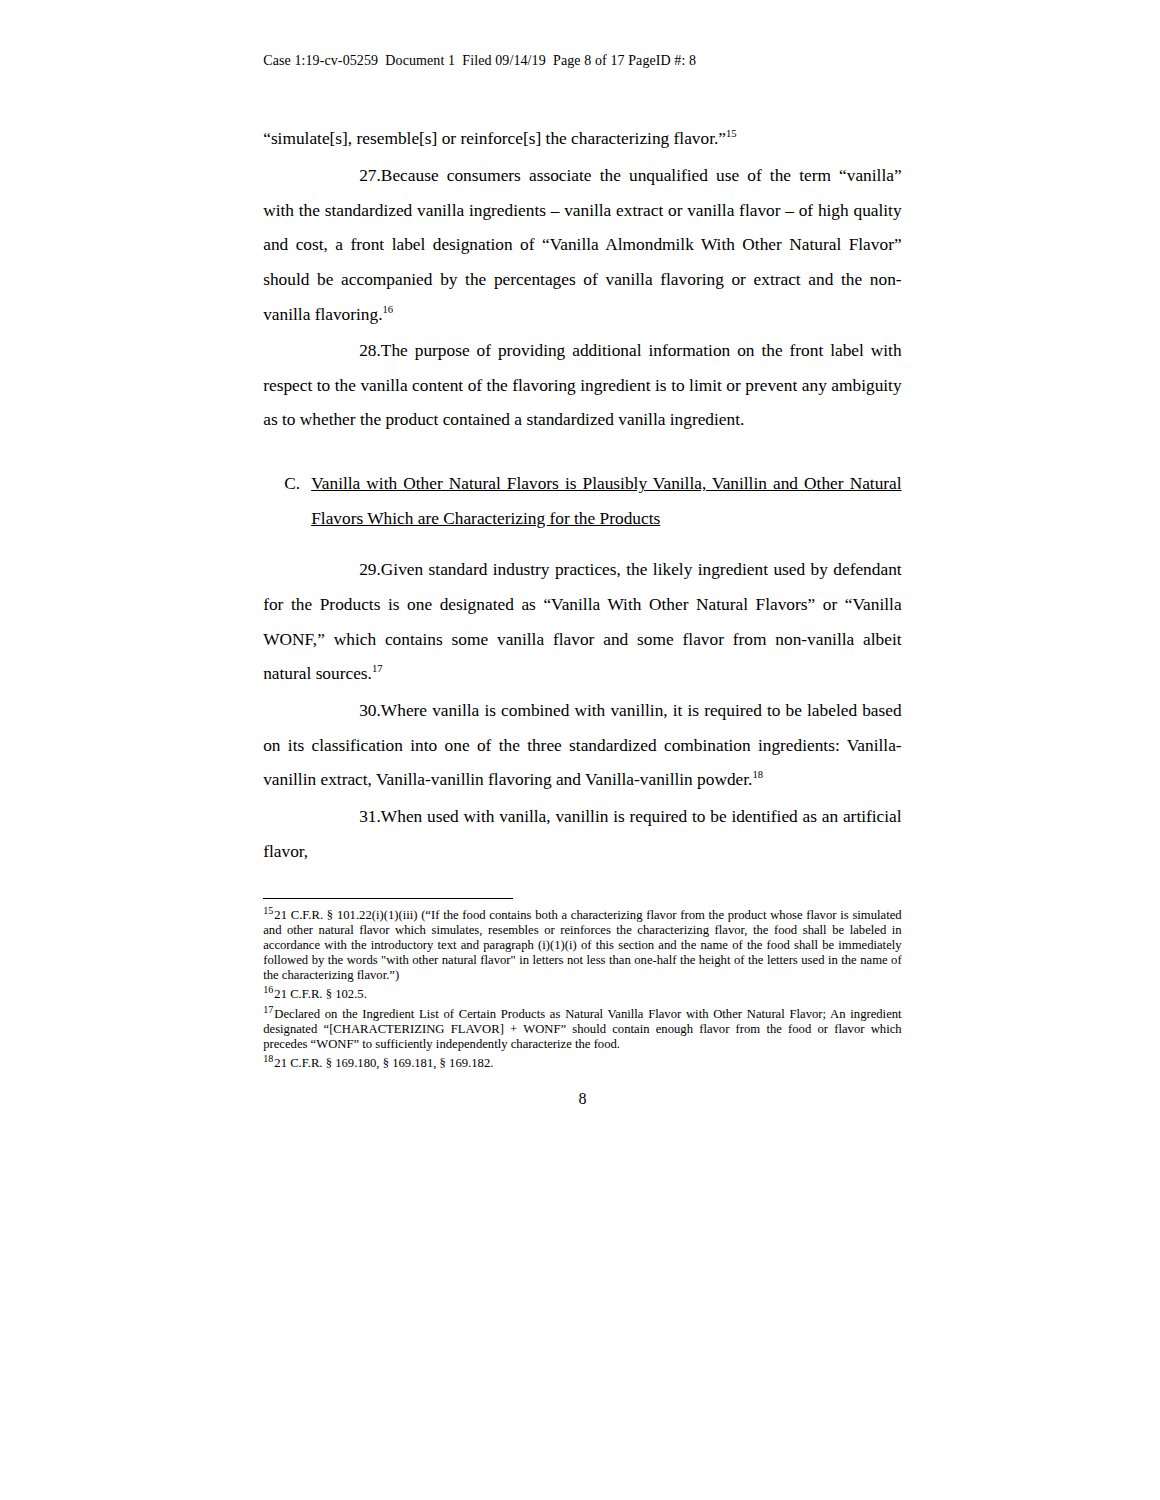Case 1:19-cv-05259 Document 1 Filed 09/14/19 Page 8 of 17 PageID #: 8
“simulate[s], resemble[s] or reinforce[s] the characterizing flavor.”15
27. Because consumers associate the unqualified use of the term “vanilla” with the standardized vanilla ingredients – vanilla extract or vanilla flavor – of high quality and cost, a front label designation of “Vanilla Almondmilk With Other Natural Flavor” should be accompanied by the percentages of vanilla flavoring or extract and the non-vanilla flavoring.16
28. The purpose of providing additional information on the front label with respect to the vanilla content of the flavoring ingredient is to limit or prevent any ambiguity as to whether the product contained a standardized vanilla ingredient.
C. Vanilla with Other Natural Flavors is Plausibly Vanilla, Vanillin and Other Natural Flavors Which are Characterizing for the Products
29. Given standard industry practices, the likely ingredient used by defendant for the Products is one designated as “Vanilla With Other Natural Flavors” or “Vanilla WONF,” which contains some vanilla flavor and some flavor from non-vanilla albeit natural sources.17
30. Where vanilla is combined with vanillin, it is required to be labeled based on its classification into one of the three standardized combination ingredients: Vanilla-vanillin extract, Vanilla-vanillin flavoring and Vanilla-vanillin powder.18
31. When used with vanilla, vanillin is required to be identified as an artificial flavor,
1521 C.F.R. § 101.22(i)(1)(iii) (“If the food contains both a characterizing flavor from the product whose flavor is simulated and other natural flavor which simulates, resembles or reinforces the characterizing flavor, the food shall be labeled in accordance with the introductory text and paragraph (i)(1)(i) of this section and the name of the food shall be immediately followed by the words "with other natural flavor" in letters not less than one-half the height of the letters used in the name of the characterizing flavor.”)
1621 C.F.R. § 102.5.
17 Declared on the Ingredient List of Certain Products as Natural Vanilla Flavor with Other Natural Flavor; An ingredient designated “[CHARACTERIZING FLAVOR] + WONF” should contain enough flavor from the food or flavor which precedes “WONF” to sufficiently independently characterize the food.
1821 C.F.R. § 169.180, § 169.181, § 169.182.
8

# # #

Pull each line holding "used" out of the listing.

Expected answer |
29. Given standard industry practices, the likely ingredient used by defendant for the Products is one designated as “Vanilla With Other Natural Flavors” or “Vanilla WONF,” which contains some vanilla flavor and some flavor from non-vanilla albeit natural sources.17
31. When used with vanilla, vanillin is required to be identified as an artificial flavor,
1521 C.F.R. § 101.22(i)(1)(iii) (“If the food contains both a characterizing flavor from the product whose flavor is simulated and other natural flavor which simulates, resembles or reinforces the characterizing flavor, the food shall be labeled in accordance with the introductory text and paragraph (i)(1)(i) of this section and the name of the food shall be immediately followed by the words "with other natural flavor" in letters not less than one-half the height of the letters used in the name of the characterizing flavor.”)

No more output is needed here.